If a workout has a time cap, do you find yourself hitting that time cap more often than not? If so, you are missing the intensity stimulus, and thus missing out on gains. You are getting less results than the other athletes in class who do finish under the time cap. Is there a time to challenge yourself and attempt a harder/heavier scaling? Absolutely, but it should be the rare attempt, not the go-to. Going heavier and with more challenging movements slows us down, which decreases intensity, which decreases power, which decreases results. But if we never attempt the heavier or more challenging movements, we will fail to see progress there as well.

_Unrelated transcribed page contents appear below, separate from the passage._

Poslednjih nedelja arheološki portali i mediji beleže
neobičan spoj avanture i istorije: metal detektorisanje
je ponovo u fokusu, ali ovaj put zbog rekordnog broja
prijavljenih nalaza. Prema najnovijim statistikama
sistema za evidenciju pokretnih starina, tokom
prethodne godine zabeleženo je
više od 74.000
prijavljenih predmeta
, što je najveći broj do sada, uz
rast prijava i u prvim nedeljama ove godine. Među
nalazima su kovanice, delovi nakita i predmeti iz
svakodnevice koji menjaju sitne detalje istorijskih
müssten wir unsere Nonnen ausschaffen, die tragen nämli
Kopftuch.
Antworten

So why we do chase volume? I can think of two reasons.
First, we love working out. It releases feel-good hormones, it feels good to sweat, and its fun working out with your friends in class. It can literally become an addiction. So of course we would want to add more! I totally get this.
The second reason is that Games athletes, the professionals, do multiple workouts a day, 6 days a week. If they workout that much, it must be the best way to do it, right? The big difference here is that when they aren't working out, they are focused on recovery. They sleep 10 hours a night. Their nutrition is perfect. They spend hours a day foam rolling, doing romwod, and stretching. They are able to properly recovery from the workouts and this is what allows them to train so much. Their intensity remains high. Meanwhile, we have 9-5 work, kids, activities, etc. It is not practical for us to do their workouts because we cannot recover the way they do.

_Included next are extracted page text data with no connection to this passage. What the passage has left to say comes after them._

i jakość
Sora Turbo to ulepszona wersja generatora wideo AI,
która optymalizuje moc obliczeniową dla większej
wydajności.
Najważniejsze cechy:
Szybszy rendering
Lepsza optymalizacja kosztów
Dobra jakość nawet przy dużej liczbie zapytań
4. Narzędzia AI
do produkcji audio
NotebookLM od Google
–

If you are reading this blog, and think you tend to go with volume instead of intensity, I challenge you to decrease your scaling level. If you typically RX, go L2. If you L2, go L1. The key here though, is you MUST INCREASE YOUR INTENSITY. If you are used to a certain weight, and you decrease it for the next workout, you will most likely go the same speed just from muscle memory. Be cognizant of this, and try to go faster! Try this for an entire month and see if you see more results. Think of it this way, you are taking 1 step backwards, to then take 3 steps forward. If you are truly in this for the long run, it will be a month well spent!